=== Consigne a ===
Recopiez mot pour mot, dans son intégralité, le texte sur le football français.

=== Texte fourni ===
════

Le vrai problème du football français n'est-il pas plutôt que les meilleurs joueurs de notre championnat s'exilent dans des clubs plus huppés, anglais ou espagnols, et affaiblissent nos clubs, incapables de remporter le moindre trophée européen ? Mais là encore, les vérités changent selon la saison. En 1998, on disait que c'est justement grâce à leur expérience dans les plus grands clubs d'Europe (Real Madrid, Juventus de Turin, Arsenal…) que les joueurs de l'équipe de France parvinrent à devenir champions du Monde.

De plus, dans une société sereine, on pourrait aussi se réjouir que nous parvenions à exporter des joueurs formés en France dans des sélections étrangères. A-t-on été jamais plus proche d'une équipe africaine que du Sénégal qui nous avait pourtant éliminé au premier tour du Mondial 2002 ? On s'enorgueillissait soudainement de ces joueurs évoluant dans nos championnats, notamment en deuxième division, et nos Sénégalais furent surnommés sur le champ "Sénégaulois" ! Ou lors du dernier mondial, après le fiasco de Knysna, n'éprouvait-on pas une petite fierté, certes déplacée, à voir flamber le jeune André Ayew avec le Ghana, lui ce pur produit du centre de formation de l'OM ?

════

=== Données fournies ===
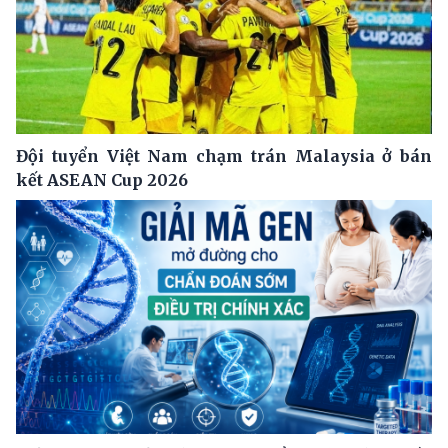
Đội tuyển Việt Nam chạm trán Malaysia ở bán
kết ASEAN Cup 2026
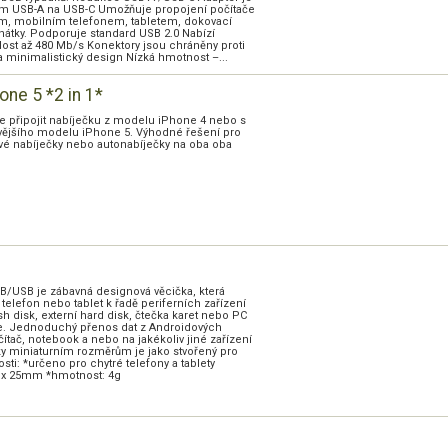
ím USB-A na USB-C Umožňuje propojení počítače
m, mobilním telefonem, tabletem, dokovací
chátky. Podporuje standard USB 2.0 Nabízí
ost až 480 Mb/s Konektory jsou chráněny proti
a minimalistický design Nízká hmotnost –...
ne 5 *2 in 1*
 připojit nabíječku z modelu iPhone 4 nebo s
ějšího modelu iPhone 5. Výhodné řešení pro
ťové nabíječky nebo autonabíječky na oba oba
/USB je zábavná designová věcička, která
ý telefon nebo tablet k řadě periferních zařízení
sh disk, externí hard disk, čtečka karet nebo PC
ce. Jednoduchý přenos dat z Androidových
ítač, notebook a nebo na jakékoliv jiné zařízení
ky miniaturním rozměrům je jako stvořený pro
osti: *určeno pro chytré telefony a tablety
1 x 25mm *hmotnost: 4g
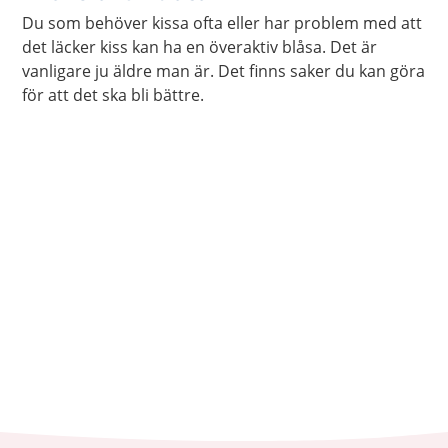
Du som behöver kissa ofta eller har problem med att
det läcker kiss kan ha en överaktiv blåsa. Det är
vanligare ju äldre man är. Det finns saker du kan göra
för att det ska bli bättre.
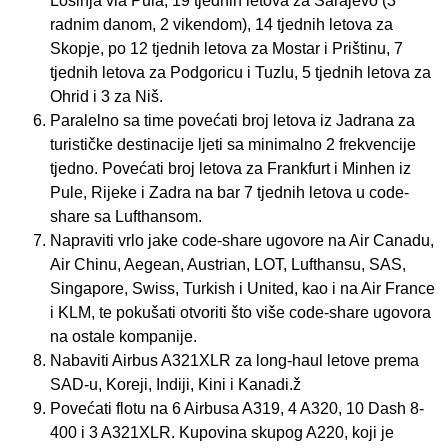
Lošinja via Pula, 19 tjednih letova za Sarajevo (3
radnim danom, 2 vikendom), 14 tjednih letova za
Skopje, po 12 tjednih letova za Mostar i Prištinu, 7
tjednih letova za Podgoricu i Tuzlu, 5 tjednih letova za
Ohrid i 3 za Niš.
Paralelno sa time povećati broj letova iz Jadrana za
turističke destinacije ljeti sa minimalno 2 frekvencije
tjedno. Povećati broj letova za Frankfurt i Minhen iz
Pule, Rijeke i Zadra na bar 7 tjednih letova u code-
share sa Lufthansom.
Napraviti vrlo jake code-share ugovore na Air Canadu,
Air Chinu, Aegean, Austrian, LOT, Lufthansu, SAS,
Singapore, Swiss, Turkish i United, kao i na Air France
i KLM, te pokušati otvoriti što više code-share ugovora
na ostale kompanije.
Nabaviti Airbus A321XLR za long-haul letove prema
SAD-u, Koreji, Indiji, Kini i Kanadi.ž
Povećati flotu na 6 Airbusa A319, 4 A320, 10 Dash 8-
400 i 3 A321XLR. Kupovina skupog A220, koji je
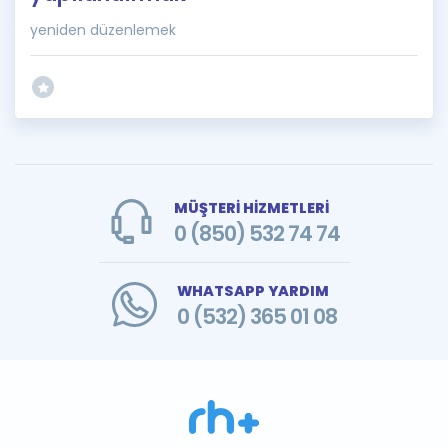
yeniden düzenlemek
MÜŞTERİ HİZMETLERİ
0 (850) 532 74 74
WHATSAPP YARDIM
0 (532) 365 01 08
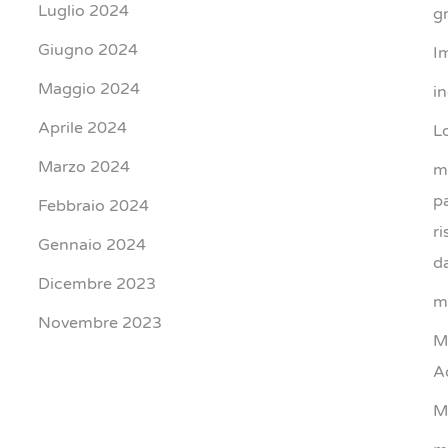
Luglio 2024
gr
Giugno 2024
I
Maggio 2024
i
Aprile 2024
L
Marzo 2024
m
p
Febbraio 2024
r
Gennaio 2024
d
Dicembre 2023
m
Novembre 2023
M
A
M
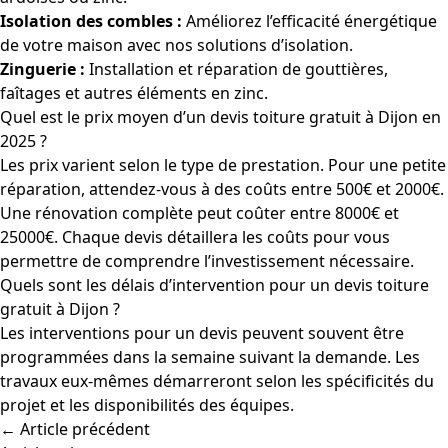
Isolation des combles :
Améliorez l’efficacité énergétique
de votre maison avec nos solutions d’isolation.
Zinguerie :
Installation et réparation de gouttières,
faîtages et autres éléments en zinc.
Quel est le prix moyen d’un devis toiture gratuit à Dijon en
2025 ?
Les prix varient selon le type de prestation. Pour une petite
réparation, attendez-vous à des coûts entre 500€ et 2000€.
Une rénovation complète peut coûter entre 8000€ et
25000€. Chaque devis détaillera les coûts pour vous
permettre de comprendre l’investissement nécessaire.
Quels sont les délais d’intervention pour un devis toiture
gratuit à Dijon ?
Les interventions pour un devis peuvent souvent être
programmées dans la semaine suivant la demande. Les
travaux eux-mêmes démarreront selon les spécificités du
projet et les disponibilités des équipes.
← Article précédent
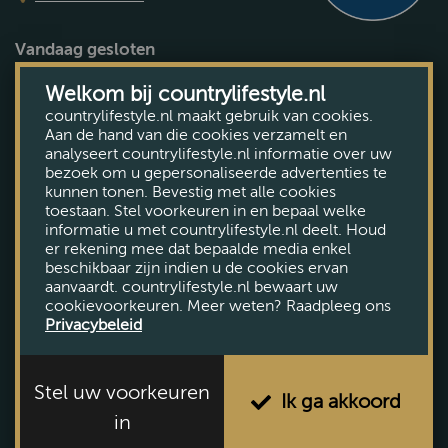
Vandaag gesloten
Bekijk openingstijden
Welkom bij countrylifestyle.nl
countrylifestyle.nl maakt gebruik van cookies.
Aan de hand van die cookies verzamelt en
analyseert countrylifestyle.nl informatie over uw
bezoek om u gepersonaliseerde advertenties te
kunnen tonen. Bevestig met alle cookies
toestaan. Stel voorkeuren in en bepaal welke
informatie u met countrylifestyle.nl deelt. Houd
er rekening mee dat bepaalde media enkel
beschikbaar zijn indien u de cookies ervan
aanvaardt. countrylifestyle.nl bewaart uw
cookievoorkeuren. Meer weten? Raadpleeg ons
Privacybeleid
Stel uw voorkeuren
Ik ga akkoord
in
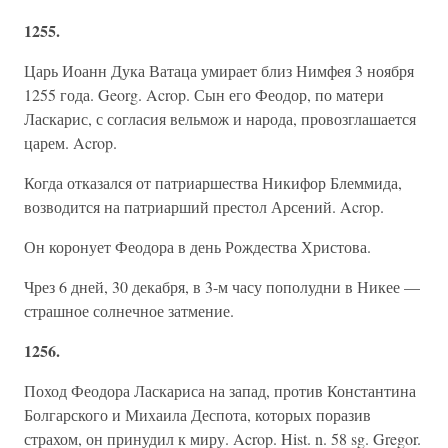
1255.
Царь Иоанн Дука Ватаца умирает близ Нимфея 3 ноября
1255 года. Georg. Acrop. Сын его Феодор, по матери
Ласкарис, с согласия вельмож и народа, провозглашается
царем. Acrop.
Когда отказался от патриаршества Никифор Блеммида,
возводится на патриарший престол Арсений. Acrop.
Он коронует Феодора в день Рождества Христова.
Чрез 6 дней, 30 декабря, в 3-м часу пополудни в Никее —
страшное солнечное затмение.
1256.
Поход Феодора Ласкариса на запад, против Константина
Болгарского и Михаила Деспота, которых поразив
страхом, он принудил к миру. Acrop. Hist. n. 58 sg. Gregor.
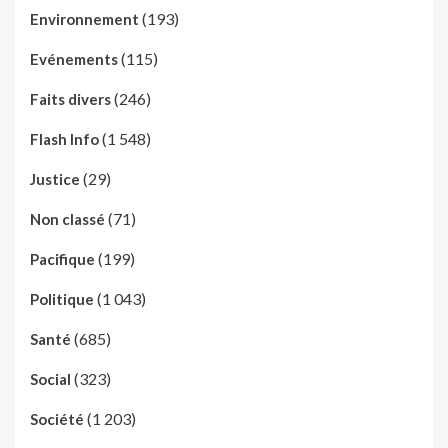
(193)
Environnement
(115)
Evénements
(246)
Faits divers
(1 548)
Flash Info
(29)
Justice
(71)
Non classé
(199)
Pacifique
(1 043)
Politique
(685)
Santé
(323)
Social
(1 203)
Société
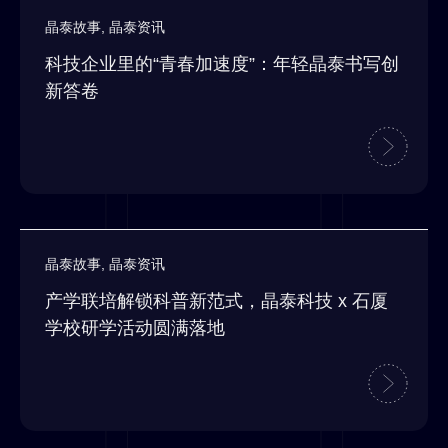
晶泰故事
,
晶泰资讯
科技企业里的“青春加速度”：年轻晶泰书写创
新答卷
晶泰故事
,
晶泰资讯
产学联培解锁科普新范式，晶泰科技 x 石厦
学校研学活动圆满落地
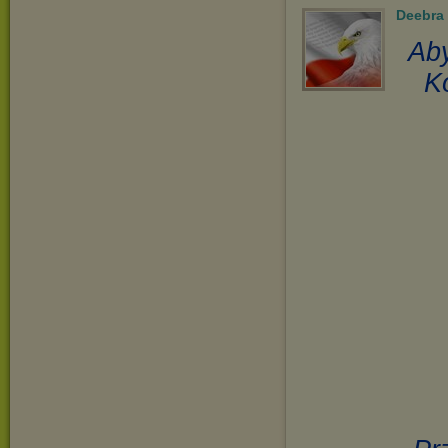
Deebra
Aby
K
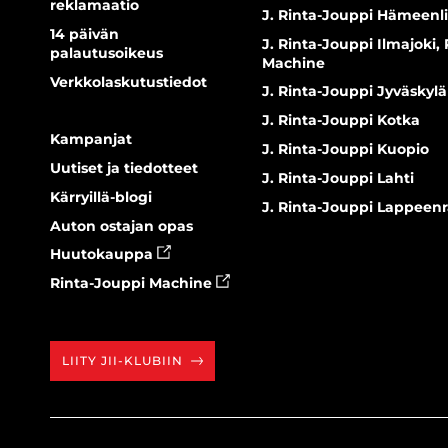
reklamaatio
J. Rinta-Jouppi Hämeenl
14 päivän
J. Rinta-Jouppi Ilmajoki,
palautusoikeus
Machine
Verkkolaskutustiedot
J. Rinta-Jouppi Jyväskylä
J. Rinta-Jouppi Kotka
Kampanjat
J. Rinta-Jouppi Kuopio
Uutiset ja tiedotteet
J. Rinta-Jouppi Lahti
Kärryillä-blogi
J. Rinta-Jouppi Lappeen
Auton ostajan opas
Huutokauppa
Rinta-Jouppi Machine
LIITY JII-KLUBIIN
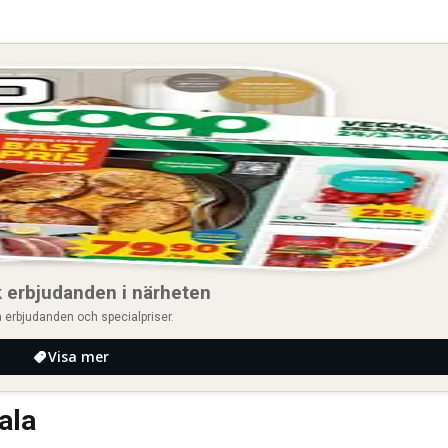
 erbjudanden i närheten
 erbjudanden och specialpriser.
Visa mer
ala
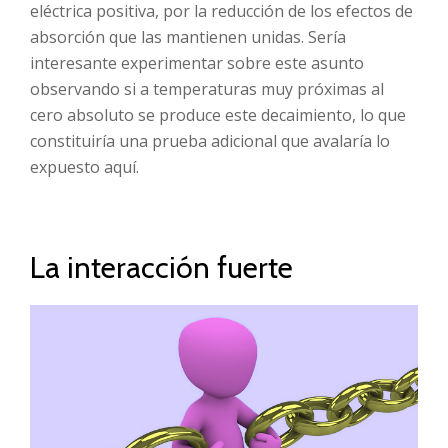
eléctrica positiva, por la reducción de los efectos de
absorción que las mantienen unidas. Sería
interesante experimentar sobre este asunto
observando si a temperaturas muy próximas al
cero absoluto se produce este decaimiento, lo que
constituiría una prueba adicional que avalaría lo
expuesto aquí.
La interacción fuerte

════

=== Consigne b ===
Citez les enregistrements depuis leur toute première ligne jusqu'à la ligne contenant « kết ASEAN Cup 2026 », celle-ci comprise, en laissant de côté les images, s'il vous plaît.

=== Zone de réponse a ===
Le vrai problème du football français n'est-il pas plutôt que les meilleurs joueurs de notre championnat s'exilent dans des clubs plus huppés, anglais ou espagnols, et affaiblissent nos clubs, incapables de remporter le moindre trophée européen ? Mais là encore, les vérités changent selon la saison. En 1998, on disait que c'est justement grâce à leur expérience dans les plus grands clubs d'Europe (Real Madrid, Juventus de Turin, Arsenal…) que les joueurs de l'équipe de France parvinrent à devenir champions du Monde.

De plus, dans une société sereine, on pourrait aussi se réjouir que nous parvenions à exporter des joueurs formés en France dans des sélections étrangères. A-t-on été jamais plus proche d'une équipe africaine que du Sénégal qui nous avait pourtant éliminé au premier tour du Mondial 2002 ? On s'enorgueillissait soudainement de ces joueurs évoluant dans nos championnats, notamment en deuxième division, et nos Sénégalais furent surnommés sur le champ "Sénégaulois" ! Ou lors du dernier mondial, après le fiasco de Knysna, n'éprouvait-on pas une petite fierté, certes déplacée, à voir flamber le jeune André Ayew avec le Ghana, lui ce pur produit du centre de formation de l'OM ?

=== Zone de réponse b ===
Đội tuyển Việt Nam chạm trán Malaysia ở bán
kết ASEAN Cup 2026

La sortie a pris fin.